DNA tests on British prehistoric mummies revealed they were made of body parts from several different people, arranged to look like one person.
The four bodies discovered in 2001 on South Uist, in Scotland's Outer Hebrides were the first evidence in Britain of deliberate mummification.
It is thought the body parts may have come from people in the same families.
Sheffield University's Prof Mike Parker Pearson said the mummies had not been buried straight after preservation.
A team from the University of Sheffield first uncovered the remains of a three-month-old-child, a possible young female adult, a female in her 40s and a male under the prehistoric village of Cladh Hallan.
But recent tests on the remains carried out by the University of Manchester, show that the "female burial", previously identified as such because of the pelvis of the skeleton, was in fact a composite.
It was made up of three different people, and some parts, such as the skull, were male.
Radiocarbon dating and stable isotope analysis showed that the male mummy was also a composite.
Prof Parker Pearson, an expert in the Bronze Age and burial rituals has a theory about why the mummies were put together this way.
"These could be kinship components, they are putting lineages together, the mixing up of different people's body parts seems to be a deliberate act," he said.
"I don't believe these 'mummies' were buried immediately, but played an active part in society, as they do in some tribal societies in other parts of the world."
He said as part of ancestral worship, the mummies probably would have been asked for spiritual advice to help the community make decisions.
Archaeologists found the mummies in the foundations of a row of unusual Bronze Age terraced roundhouses.
But after being radiocarbon dated, all were found to have died between 300 and 500 years before the houses were built, meaning they had been kept above ground for some time by their descendants.
In order for the bodies to have been found as articulated skeletons as they were, rather than piles of bones, some soft tissue preservation had to have taken place.
Further tests showed that the bones had become demineralised, a process caused by placing a body in an acidic environment like a peat bog.
The degree of demineralisation on the bones found showed that after death, the bodies had been placed in bogs for about a year to mummify them before being recovered.
Mr Parker Pearson said he believed there may be more examples of deliberate mummification in Britain that have been missed by archaeologists up until now.

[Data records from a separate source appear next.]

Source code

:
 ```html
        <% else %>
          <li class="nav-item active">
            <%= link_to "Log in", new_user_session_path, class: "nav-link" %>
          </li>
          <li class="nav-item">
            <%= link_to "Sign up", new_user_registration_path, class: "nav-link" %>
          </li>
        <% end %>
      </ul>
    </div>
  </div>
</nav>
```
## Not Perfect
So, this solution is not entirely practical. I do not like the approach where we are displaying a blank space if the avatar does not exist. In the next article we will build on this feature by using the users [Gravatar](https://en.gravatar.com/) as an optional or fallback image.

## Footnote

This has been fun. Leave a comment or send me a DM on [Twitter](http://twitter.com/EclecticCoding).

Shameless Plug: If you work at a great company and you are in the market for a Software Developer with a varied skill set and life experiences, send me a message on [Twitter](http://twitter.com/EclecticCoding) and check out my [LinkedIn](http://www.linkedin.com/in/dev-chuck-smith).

The Cladh Hallan mummies had been carefully placed in the crouch burial position, a style of burial where the body is drawn up into the foetal position, commonly found in the Bronze Age.
Archaeologists are sometimes puzzled by how the bodies were contorted into such tight positions.
Prof Parker Pearson's team are examining other crouch burial examples to see if these were in fact the mummified remains of much older bodies as well.
Early results are proving to be promising, as a sample from remains in Cambridge show that bacterial decay was halted at some point after death.
The results of the DNA work on the Cladh Hallan mummies will feature on the latest series of Digging For Britain on BBC Two in September.